- AIM OF THE EXERCISE
If "primitives" shows up in a line of the material, return that line.

******************************

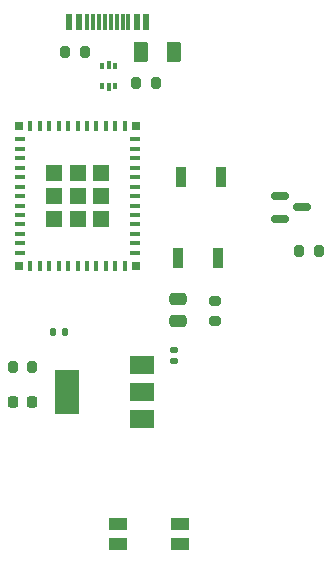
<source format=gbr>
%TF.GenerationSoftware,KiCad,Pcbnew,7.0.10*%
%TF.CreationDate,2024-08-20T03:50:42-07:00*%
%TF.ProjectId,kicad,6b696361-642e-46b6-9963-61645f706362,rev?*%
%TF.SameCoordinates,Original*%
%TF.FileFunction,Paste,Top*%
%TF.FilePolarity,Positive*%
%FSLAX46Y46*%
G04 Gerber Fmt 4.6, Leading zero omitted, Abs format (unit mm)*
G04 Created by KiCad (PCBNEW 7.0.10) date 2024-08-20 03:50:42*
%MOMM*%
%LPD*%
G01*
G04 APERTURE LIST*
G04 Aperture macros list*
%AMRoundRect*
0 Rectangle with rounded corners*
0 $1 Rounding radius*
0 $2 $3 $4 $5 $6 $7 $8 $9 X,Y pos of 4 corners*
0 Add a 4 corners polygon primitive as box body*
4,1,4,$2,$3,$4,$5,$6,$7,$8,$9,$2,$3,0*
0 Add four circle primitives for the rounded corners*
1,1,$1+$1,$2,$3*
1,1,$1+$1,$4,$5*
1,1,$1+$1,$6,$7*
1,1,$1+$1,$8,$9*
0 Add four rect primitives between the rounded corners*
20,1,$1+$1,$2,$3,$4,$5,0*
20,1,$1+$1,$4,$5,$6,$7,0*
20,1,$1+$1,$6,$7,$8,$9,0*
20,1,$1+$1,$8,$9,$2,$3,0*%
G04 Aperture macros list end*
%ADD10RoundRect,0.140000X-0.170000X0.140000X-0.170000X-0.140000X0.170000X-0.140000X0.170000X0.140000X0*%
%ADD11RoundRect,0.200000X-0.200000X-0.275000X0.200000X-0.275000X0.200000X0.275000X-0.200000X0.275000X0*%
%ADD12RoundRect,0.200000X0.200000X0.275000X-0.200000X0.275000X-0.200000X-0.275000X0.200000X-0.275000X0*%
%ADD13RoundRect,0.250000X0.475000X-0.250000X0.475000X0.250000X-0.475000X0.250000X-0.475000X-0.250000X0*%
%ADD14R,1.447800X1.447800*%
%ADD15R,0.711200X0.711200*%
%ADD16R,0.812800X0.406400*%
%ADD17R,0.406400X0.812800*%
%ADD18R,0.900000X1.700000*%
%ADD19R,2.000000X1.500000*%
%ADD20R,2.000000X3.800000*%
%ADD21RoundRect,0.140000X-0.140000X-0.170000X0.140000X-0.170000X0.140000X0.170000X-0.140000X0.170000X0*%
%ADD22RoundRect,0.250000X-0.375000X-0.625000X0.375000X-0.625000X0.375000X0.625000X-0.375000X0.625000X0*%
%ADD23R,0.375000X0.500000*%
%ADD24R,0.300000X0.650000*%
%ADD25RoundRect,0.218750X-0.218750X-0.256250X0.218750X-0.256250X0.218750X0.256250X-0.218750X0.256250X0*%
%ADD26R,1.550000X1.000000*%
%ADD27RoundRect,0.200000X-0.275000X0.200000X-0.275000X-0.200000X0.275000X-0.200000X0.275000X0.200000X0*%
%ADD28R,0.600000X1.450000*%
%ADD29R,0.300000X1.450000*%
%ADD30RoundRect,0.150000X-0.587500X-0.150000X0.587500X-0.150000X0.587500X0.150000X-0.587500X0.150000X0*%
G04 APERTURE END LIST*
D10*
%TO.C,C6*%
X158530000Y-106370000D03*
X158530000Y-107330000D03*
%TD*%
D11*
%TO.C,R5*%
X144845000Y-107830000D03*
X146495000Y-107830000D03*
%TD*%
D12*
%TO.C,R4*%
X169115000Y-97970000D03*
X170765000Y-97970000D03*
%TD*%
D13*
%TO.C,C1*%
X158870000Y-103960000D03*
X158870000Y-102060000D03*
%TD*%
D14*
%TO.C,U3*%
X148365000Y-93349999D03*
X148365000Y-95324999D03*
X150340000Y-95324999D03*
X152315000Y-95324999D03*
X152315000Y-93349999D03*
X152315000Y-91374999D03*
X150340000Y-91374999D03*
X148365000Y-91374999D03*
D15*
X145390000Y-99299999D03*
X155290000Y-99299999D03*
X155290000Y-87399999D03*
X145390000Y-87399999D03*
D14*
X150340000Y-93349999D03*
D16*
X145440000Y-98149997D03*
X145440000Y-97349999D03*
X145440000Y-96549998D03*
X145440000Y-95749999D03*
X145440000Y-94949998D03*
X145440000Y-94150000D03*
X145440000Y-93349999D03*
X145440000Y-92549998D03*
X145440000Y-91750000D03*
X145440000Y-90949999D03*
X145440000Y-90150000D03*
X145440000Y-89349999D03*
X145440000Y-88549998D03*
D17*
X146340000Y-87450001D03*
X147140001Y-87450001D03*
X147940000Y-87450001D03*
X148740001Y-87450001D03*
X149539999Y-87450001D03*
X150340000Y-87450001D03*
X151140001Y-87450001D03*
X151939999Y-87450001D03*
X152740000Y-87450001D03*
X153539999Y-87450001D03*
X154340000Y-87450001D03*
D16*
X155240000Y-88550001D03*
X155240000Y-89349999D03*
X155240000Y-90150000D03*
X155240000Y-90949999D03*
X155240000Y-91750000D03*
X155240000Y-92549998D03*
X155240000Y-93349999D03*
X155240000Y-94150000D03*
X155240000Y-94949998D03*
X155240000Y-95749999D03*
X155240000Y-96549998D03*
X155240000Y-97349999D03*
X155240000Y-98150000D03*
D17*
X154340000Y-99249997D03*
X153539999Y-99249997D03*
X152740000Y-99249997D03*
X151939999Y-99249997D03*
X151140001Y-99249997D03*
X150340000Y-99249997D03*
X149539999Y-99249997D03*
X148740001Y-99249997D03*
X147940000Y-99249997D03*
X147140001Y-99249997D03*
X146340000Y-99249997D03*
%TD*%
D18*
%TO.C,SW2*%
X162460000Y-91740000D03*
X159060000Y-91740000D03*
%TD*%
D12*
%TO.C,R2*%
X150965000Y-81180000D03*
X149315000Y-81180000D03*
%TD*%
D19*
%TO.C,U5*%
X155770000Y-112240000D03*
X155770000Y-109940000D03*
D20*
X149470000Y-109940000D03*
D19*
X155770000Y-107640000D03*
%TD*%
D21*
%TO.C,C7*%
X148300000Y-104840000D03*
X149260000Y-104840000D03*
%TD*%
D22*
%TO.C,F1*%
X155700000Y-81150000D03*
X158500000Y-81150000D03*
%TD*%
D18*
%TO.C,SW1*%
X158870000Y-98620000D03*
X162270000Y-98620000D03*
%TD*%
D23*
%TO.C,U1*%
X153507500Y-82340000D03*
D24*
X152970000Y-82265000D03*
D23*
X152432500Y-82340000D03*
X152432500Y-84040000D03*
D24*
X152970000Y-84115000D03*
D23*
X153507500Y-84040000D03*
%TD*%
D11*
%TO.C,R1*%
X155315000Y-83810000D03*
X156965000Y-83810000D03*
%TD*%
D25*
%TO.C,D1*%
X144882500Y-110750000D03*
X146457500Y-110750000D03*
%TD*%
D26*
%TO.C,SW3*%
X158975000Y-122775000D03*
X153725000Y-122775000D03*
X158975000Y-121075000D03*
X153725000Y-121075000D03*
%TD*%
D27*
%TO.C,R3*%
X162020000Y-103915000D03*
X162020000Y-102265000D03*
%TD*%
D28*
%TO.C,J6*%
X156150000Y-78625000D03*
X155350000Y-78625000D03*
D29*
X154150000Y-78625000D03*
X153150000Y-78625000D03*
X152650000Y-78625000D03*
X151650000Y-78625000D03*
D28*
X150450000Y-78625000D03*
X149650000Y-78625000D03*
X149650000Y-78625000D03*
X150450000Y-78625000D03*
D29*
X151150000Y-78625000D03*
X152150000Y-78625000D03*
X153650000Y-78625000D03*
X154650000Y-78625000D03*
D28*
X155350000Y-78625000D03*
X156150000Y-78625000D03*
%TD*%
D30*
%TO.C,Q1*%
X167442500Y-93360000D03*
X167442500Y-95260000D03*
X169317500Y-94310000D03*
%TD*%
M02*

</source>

******************************

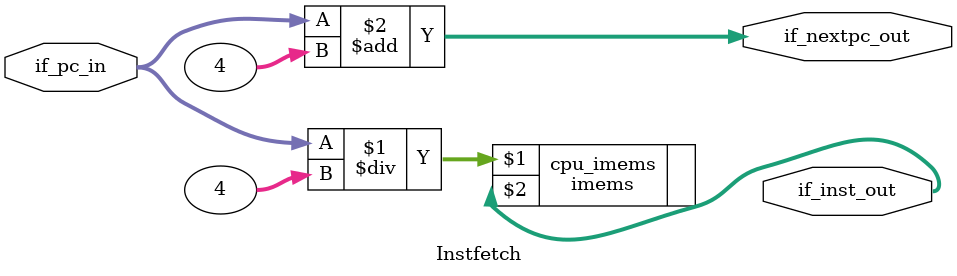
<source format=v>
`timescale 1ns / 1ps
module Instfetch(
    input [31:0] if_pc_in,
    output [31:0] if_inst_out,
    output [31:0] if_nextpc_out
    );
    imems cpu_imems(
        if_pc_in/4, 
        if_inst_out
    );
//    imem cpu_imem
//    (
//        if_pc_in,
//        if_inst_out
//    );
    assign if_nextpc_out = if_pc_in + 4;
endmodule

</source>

******************************

- RESPONSE AREA
0 Add four circle primitives for the rounded corners*
0 Add four rect primitives between the rounded corners*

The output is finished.